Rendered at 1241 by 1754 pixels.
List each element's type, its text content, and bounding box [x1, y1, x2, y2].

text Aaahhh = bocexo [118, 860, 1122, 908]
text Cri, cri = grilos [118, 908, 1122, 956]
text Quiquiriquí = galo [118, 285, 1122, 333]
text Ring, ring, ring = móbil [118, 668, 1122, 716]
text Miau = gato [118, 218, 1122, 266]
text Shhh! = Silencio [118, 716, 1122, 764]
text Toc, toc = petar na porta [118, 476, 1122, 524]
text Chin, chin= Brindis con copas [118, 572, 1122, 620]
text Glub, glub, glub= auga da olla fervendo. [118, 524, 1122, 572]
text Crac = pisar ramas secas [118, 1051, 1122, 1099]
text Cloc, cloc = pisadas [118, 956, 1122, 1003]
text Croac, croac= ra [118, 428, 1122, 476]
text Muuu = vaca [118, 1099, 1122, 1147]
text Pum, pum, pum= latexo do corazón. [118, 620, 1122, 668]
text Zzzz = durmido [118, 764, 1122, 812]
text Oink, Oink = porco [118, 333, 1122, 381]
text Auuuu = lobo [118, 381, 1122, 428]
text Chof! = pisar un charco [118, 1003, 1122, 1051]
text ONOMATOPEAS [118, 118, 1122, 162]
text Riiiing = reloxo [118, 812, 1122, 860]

* **Written request**
Reproduce all of the data above line for line, with every character unchanged.

* **Reply**
Rendered at 1241 by 1754 pixels.
List each element's type, its text content, and bounding box [x1, y1, x2, y2].

text Aaahhh = bocexo [118, 860, 1122, 908]
text Cri, cri = grilos [118, 908, 1122, 956]
text Quiquiriquí = galo [118, 285, 1122, 333]
text Ring, ring, ring = móbil [118, 668, 1122, 716]
text Miau = gato [118, 218, 1122, 266]
text Shhh! = Silencio [118, 716, 1122, 764]
text Toc, toc = petar na porta [118, 476, 1122, 524]
text Chin, chin= Brindis con copas [118, 572, 1122, 620]
text Glub, glub, glub= auga da olla fervendo. [118, 524, 1122, 572]
text Crac = pisar ramas secas [118, 1051, 1122, 1099]
text Cloc, cloc = pisadas [118, 956, 1122, 1003]
text Croac, croac= ra [118, 428, 1122, 476]
text Muuu = vaca [118, 1099, 1122, 1147]
text Pum, pum, pum= latexo do corazón. [118, 620, 1122, 668]
text Zzzz = durmido [118, 764, 1122, 812]
text Oink, Oink = porco [118, 333, 1122, 381]
text Auuuu = lobo [118, 381, 1122, 428]
text Chof! = pisar un charco [118, 1003, 1122, 1051]
text ONOMATOPEAS [118, 118, 1122, 162]
text Riiiing = reloxo [118, 812, 1122, 860]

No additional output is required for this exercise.